Trace of product of gradient

Question

Consider vector field $v$. We know, that $Tr(\nabla v)=div ~ v$. Is is true that $$Tr(\nabla v\nabla v)=(div ~ v)^2$$ Thanks for any hint.

Answer 1

A simple counterexample in $\mathbb R^n$.

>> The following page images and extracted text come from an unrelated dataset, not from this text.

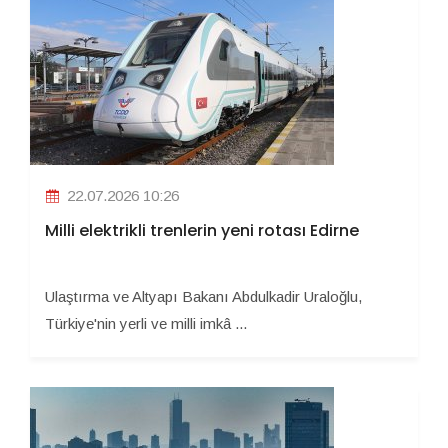
22.07.2026 10:26
Milli elektrikli trenlerin yeni rotası Edirne
Ulaştırma ve Altyapı Bakanı Abdulkadir Uraloğlu,
Türkiye'nin yerli ve milli imkâ ...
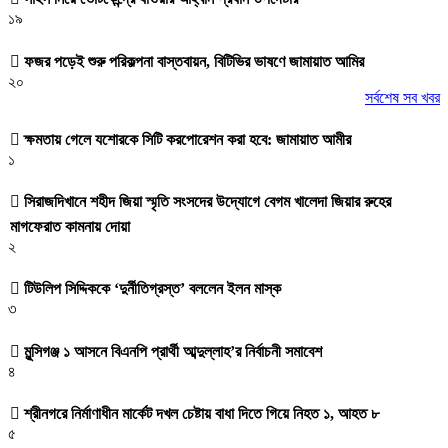
১৯
ফজর পড়েই শুরু পরিকল্পনা বাস্তবায়ন, বিটিভির ভাষণে জামায়াত আমির
২০
সর্বশেষ সব খবর
ক্ষমতায় গেলে যশোরকে সিটি করপোরেশন করা হবে: জামায়াত আমীর
১
সিরাজদিখানে শহীদ জিয়া স্মৃতি সংসদের উদ্যোগে বেগম খালেদা জিয়ার রুহের
মাগফেরাত কামনায় দোয়া
২
টিউলিপ সিদ্দিককে ‘দুর্নীতিগ্রস্ত’ বললেন ইলন মাস্ক
৩
মুন্সিগঞ্জ ১ আসনে বিএনপি প্রার্থী আব্দুল্লাহ’র নির্বাচনী সমাবেশ
৪
শ্রীনগরে নির্মাণাধীন মার্কেট দখল চেষ্টায় বাধা দিতে গিয়ে নিহত ১, আহত ৮
৫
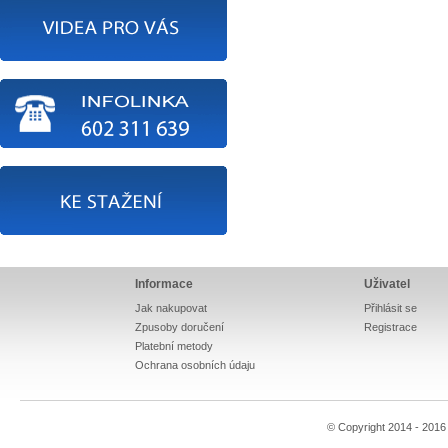
Informace
Uživatel
Jak nakupovat
Přihlásit se
Zpusoby doručení
Registrace
Platební metody
Ochrana osobních údaju
© Copyright 2014 - 201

Take the identity vector field $J: x \mapsto x$. Then the Jacobian $\nabla J$ is the identity matrix $I_n$. So

$$Tr(\nabla J \cdot \nabla J)= Tr(I_n)= n \neq n^2= (div \ I)^2$$

Answer 2

By considering $\nabla v$ to be the Jacobian of the vector field $v$. One can show that:

$$\nabla v \nabla v = \begin{bmatrix} \nabla v_1^T\\ \dots\\ \nabla v_n^T \end{bmatrix} \begin{bmatrix} \partial_{x_1}v & \dots & \partial_{x_n}v \end{bmatrix} = \begin{bmatrix} \left< \nabla v_1, \partial_{x_1}v\right>& \dots & \dots\\ \dots & \dots & \dots \\ \dots & \dots & \left< \nabla v_n, \partial_{x_n}v\right> \end{bmatrix}$$

Hence,

$$Tr(\nabla v \nabla v) = \sum_{i=1}^{n} \left< \nabla v_i, \partial_{x_i} v\right > \;\;(1)$$

And $$\left< \nabla v_i, \partial_{x_i} v\right > = \sum_{k=1}^n \frac{\partial v_i}{\partial x_k} \frac{\partial v_k}{\partial x_i}\;\;(2)$$

Therefore, from (1) and (2):

$$Tr(\nabla v \nabla v) = \sum_{i=1}^n\sum_{k=1}^n \frac{\partial v_i}{\partial x_k} \frac{\partial v_k}{\partial x_i} \;\;(3)$$

Now $$\text{div}(v) = \sum_{i=1}^n \frac{\partial v_i}{\partial x_i}$$

$$\left ( \text{div}(v) \right )^2 = \left (\sum_{i=1}^n \frac{\partial v_i}{\partial x_i} \right )\left (\sum_{k=1}^n \frac{\partial v_k}{\partial x_k} \right ) = \sum_{i=1}^n\sum_{k=1}^n \frac{\partial v_i}{\partial x_i} \frac{\partial v_k}{\partial x_k}\;\;(4)$$

From (3) and (4) we deduce that $Tr(\nabla v \nabla v) \neq \left ( \text{div}(v) \right )^2$.

Sorry for the computational "proof". I hope I find a more geometric one in the future.